> _Task to carry out_:
Output the data below exactly, without images.

Camera intrinsics data
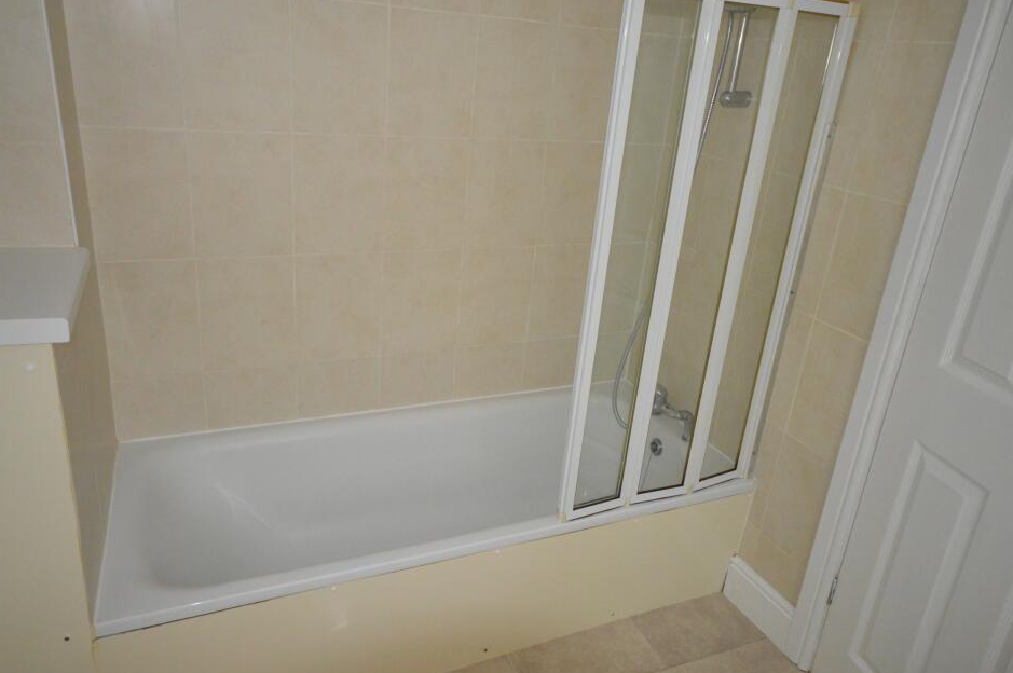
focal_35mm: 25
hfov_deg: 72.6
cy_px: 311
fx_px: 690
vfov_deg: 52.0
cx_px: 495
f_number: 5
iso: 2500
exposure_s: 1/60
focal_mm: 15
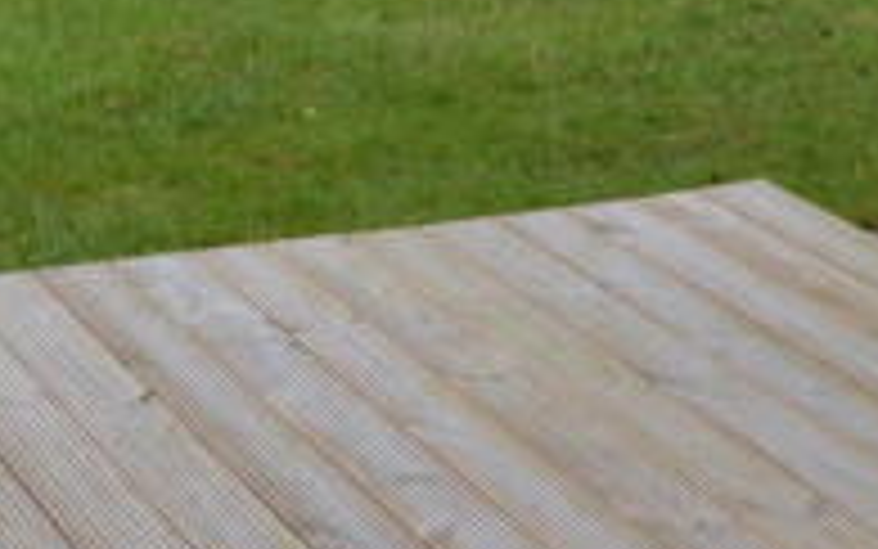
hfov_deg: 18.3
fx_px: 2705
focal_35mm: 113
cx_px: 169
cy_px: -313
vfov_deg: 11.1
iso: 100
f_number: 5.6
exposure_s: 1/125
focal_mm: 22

> _Task solution_:
focal_35mm: 25
hfov_deg: 72.6
cy_px: 311
fx_px: 690
vfov_deg: 52.0
cx_px: 495
f_number: 5
iso: 2500
exposure_s: 1/60
focal_mm: 15
hfov_deg: 18.3
fx_px: 2705
focal_35mm: 113
cx_px: 169
cy_px: -313
vfov_deg: 11.1
iso: 100
f_number: 5.6
exposure_s: 1/125
focal_mm: 22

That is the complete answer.